The complexity of Bitcoin (BTC) has installed its second highest difficulty level on Tuesday 5 may. As you approach one of the most anticipated events of the year, fears that small miners can stop mine after the halving, supported by high levels of complexity.
The Bitcoin difficulty is adjusted every 2016 blocks, balancing competition for awards for the blocks to produce about 144 blocks per day. Adjustment of difficulty has soared to a historic high, setting your second highest bar in 16,1048 t from the moment of crossing level 16,5556 t March 25, 2020.
The change of the complexity of the BTC during the year (Image: Coinwarz)
Soon, the difficulty fell 16% at the next adjustment and since then has gradually increased to current levels.
The difficulty is adjustable higher or lower depending on how the miners performed the previous week. Peak adjustment difficulties 0.92% follow anomalous rate of hash last week, when the hour was mined 16 blocks.

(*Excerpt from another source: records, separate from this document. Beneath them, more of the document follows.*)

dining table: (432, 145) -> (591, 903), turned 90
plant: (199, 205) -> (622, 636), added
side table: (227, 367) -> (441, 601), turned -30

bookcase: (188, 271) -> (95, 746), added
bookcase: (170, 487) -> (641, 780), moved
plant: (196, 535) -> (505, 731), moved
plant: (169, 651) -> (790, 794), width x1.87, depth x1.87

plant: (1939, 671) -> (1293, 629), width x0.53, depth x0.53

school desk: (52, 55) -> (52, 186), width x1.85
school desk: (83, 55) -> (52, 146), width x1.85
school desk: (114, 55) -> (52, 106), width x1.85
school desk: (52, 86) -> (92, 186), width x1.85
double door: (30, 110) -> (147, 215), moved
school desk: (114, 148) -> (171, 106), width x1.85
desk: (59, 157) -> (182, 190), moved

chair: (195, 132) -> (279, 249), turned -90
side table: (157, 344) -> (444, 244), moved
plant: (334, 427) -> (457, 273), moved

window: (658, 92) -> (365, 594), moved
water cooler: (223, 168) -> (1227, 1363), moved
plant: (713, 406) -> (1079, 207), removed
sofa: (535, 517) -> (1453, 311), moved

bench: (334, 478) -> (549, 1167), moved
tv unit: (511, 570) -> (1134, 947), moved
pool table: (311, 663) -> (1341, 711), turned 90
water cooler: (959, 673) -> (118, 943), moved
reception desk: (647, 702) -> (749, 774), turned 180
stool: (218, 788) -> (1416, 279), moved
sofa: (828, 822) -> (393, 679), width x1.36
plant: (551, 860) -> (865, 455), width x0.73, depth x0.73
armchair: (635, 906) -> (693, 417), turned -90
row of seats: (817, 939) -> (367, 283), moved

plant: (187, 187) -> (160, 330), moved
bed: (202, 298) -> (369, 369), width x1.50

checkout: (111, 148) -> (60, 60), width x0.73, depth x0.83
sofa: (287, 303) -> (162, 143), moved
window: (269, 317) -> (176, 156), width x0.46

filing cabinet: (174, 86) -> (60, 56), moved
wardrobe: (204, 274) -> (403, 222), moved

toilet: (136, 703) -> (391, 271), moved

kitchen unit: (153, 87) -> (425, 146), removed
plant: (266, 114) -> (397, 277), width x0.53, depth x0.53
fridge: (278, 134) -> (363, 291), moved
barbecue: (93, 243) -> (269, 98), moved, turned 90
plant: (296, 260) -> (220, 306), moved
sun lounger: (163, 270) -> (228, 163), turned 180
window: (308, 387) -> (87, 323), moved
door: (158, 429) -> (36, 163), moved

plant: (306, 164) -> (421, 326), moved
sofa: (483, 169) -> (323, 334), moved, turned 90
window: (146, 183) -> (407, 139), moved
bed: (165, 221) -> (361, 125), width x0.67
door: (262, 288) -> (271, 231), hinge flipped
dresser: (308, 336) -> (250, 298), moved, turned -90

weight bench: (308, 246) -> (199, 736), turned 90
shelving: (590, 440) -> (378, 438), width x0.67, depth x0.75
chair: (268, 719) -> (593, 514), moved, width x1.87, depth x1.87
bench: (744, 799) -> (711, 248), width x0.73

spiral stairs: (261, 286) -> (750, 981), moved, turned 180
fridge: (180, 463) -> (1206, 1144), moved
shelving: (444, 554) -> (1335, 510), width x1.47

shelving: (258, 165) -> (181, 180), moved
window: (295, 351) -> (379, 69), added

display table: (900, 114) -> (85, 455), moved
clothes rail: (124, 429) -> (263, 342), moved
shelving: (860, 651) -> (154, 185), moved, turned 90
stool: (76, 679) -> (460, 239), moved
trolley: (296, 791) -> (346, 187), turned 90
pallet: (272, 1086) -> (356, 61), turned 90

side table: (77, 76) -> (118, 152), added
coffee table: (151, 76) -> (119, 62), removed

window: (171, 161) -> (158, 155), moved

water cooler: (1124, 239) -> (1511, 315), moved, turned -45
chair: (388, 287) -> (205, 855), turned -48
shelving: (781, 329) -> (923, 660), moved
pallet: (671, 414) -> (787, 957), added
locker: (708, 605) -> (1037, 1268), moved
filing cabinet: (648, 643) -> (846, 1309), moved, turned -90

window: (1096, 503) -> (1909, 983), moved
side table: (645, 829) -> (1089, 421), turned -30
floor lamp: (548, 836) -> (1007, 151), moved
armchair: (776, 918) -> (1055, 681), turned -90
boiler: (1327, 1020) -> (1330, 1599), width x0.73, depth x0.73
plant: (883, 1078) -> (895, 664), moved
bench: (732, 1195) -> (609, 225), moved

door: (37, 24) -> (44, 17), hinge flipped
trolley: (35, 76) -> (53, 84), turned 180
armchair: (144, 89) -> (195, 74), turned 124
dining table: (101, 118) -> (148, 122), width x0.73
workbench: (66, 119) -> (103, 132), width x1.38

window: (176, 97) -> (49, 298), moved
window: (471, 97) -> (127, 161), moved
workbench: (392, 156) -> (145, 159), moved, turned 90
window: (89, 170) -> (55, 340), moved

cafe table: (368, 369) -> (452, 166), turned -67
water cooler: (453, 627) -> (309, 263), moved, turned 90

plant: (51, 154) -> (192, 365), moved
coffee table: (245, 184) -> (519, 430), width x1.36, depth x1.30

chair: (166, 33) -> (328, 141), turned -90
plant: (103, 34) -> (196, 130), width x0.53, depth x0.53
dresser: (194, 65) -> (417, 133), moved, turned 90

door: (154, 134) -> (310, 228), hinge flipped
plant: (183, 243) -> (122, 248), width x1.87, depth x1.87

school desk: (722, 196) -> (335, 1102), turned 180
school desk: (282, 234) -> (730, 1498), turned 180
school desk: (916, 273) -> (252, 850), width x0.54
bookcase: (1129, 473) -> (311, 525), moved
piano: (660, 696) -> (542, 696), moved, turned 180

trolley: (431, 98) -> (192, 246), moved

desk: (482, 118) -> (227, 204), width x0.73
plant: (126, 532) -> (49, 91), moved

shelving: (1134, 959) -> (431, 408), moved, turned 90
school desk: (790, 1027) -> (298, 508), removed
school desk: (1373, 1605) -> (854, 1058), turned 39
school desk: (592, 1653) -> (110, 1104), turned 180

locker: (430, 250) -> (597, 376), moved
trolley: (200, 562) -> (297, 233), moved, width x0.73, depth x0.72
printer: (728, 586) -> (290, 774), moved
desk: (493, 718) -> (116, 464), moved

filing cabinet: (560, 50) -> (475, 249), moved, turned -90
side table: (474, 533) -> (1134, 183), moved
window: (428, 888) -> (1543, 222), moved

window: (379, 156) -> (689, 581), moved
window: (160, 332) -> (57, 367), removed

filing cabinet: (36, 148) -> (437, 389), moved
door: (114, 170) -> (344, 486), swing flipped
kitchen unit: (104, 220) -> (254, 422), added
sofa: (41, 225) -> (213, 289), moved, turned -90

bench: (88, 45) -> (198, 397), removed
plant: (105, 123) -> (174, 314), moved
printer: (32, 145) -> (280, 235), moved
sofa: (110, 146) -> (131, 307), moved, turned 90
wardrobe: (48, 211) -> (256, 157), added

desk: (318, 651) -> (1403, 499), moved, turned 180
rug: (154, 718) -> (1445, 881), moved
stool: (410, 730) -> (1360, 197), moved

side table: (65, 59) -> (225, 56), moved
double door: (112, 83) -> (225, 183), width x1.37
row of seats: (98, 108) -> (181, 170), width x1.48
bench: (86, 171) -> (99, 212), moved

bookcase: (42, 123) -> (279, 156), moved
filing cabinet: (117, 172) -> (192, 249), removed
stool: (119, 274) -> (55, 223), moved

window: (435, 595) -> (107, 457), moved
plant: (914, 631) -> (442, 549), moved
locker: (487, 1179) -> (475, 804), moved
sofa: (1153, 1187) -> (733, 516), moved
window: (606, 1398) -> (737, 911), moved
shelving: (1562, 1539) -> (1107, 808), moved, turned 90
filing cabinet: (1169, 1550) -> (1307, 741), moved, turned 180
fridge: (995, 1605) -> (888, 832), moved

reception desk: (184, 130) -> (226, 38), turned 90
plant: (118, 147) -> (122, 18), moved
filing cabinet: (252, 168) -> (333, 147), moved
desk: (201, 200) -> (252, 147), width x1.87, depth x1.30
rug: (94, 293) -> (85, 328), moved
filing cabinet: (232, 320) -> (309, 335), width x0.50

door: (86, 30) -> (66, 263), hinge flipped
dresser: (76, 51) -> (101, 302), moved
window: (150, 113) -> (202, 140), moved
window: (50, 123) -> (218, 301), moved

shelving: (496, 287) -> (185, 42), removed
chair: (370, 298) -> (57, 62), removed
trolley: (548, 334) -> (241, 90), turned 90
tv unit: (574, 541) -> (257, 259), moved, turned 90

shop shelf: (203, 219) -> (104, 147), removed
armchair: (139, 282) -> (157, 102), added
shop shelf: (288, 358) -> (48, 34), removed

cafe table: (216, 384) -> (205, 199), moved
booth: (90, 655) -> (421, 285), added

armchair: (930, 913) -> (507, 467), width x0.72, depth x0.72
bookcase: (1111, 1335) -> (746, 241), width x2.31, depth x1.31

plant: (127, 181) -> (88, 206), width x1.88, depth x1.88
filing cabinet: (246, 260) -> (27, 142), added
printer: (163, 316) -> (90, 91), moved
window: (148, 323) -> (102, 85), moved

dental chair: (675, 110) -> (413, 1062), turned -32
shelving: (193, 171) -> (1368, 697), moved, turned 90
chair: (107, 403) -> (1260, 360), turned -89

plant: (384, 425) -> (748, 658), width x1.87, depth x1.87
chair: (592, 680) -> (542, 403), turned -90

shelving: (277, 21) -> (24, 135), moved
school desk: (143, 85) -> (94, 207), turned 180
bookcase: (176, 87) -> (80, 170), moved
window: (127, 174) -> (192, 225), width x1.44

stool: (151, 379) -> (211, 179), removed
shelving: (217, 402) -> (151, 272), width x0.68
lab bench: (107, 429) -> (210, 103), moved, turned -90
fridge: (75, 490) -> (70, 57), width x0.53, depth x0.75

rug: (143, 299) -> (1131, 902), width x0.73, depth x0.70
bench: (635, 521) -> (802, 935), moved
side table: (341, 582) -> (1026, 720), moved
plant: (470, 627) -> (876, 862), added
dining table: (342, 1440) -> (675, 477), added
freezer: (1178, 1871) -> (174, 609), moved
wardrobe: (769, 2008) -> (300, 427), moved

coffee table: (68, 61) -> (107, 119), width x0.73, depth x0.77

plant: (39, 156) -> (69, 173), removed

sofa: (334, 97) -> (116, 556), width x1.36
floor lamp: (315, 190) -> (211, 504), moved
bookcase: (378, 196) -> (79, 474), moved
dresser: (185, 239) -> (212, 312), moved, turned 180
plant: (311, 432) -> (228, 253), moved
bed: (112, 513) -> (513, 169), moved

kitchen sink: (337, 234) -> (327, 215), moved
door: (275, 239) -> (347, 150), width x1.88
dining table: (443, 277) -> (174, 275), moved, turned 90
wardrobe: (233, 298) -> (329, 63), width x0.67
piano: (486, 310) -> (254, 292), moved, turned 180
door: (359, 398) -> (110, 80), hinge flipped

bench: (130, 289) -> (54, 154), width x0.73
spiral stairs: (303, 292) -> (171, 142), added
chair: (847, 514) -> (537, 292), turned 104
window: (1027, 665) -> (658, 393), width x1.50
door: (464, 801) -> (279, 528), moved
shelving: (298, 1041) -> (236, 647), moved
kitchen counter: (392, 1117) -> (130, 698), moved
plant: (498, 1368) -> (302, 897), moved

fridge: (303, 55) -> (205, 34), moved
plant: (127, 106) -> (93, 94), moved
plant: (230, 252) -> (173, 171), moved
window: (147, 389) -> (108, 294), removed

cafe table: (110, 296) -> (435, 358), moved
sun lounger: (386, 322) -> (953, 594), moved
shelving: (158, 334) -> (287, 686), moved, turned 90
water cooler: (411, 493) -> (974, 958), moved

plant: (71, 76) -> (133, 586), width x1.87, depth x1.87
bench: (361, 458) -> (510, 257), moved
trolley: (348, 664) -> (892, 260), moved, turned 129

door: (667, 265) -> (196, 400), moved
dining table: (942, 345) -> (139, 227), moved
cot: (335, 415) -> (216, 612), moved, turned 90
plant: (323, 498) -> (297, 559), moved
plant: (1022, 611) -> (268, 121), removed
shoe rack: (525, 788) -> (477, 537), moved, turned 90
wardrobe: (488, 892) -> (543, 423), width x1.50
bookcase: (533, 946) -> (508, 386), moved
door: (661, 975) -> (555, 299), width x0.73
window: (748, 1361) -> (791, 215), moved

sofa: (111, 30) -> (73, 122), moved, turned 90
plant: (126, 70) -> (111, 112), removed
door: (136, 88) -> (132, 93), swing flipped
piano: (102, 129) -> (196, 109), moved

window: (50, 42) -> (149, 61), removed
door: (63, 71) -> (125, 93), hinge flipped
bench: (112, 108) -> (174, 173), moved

What waits for small miners
The increasing difficulty of mining paints a grim future for small-scale miners after halving, causing the reward for a block will drop from 12.5 to 6.25 BTC BTC.
According to the cryptanalyst Mati Greenspan, the hashing speed will be reduced after the reduction by half, given that the current price of BTC is not enough to be profitable for current miners ASIC of the older generation.
John Todaro, head of the research Department at TradeBlock, believes that the rate of BTC at which mining is break-even will increase from $7000 (current levels) to $12000 -$15000 after halving.
It is expected that the equipment of the old generation will stop working, and small miners will give up after halving, and then the hashing speed will be reduced.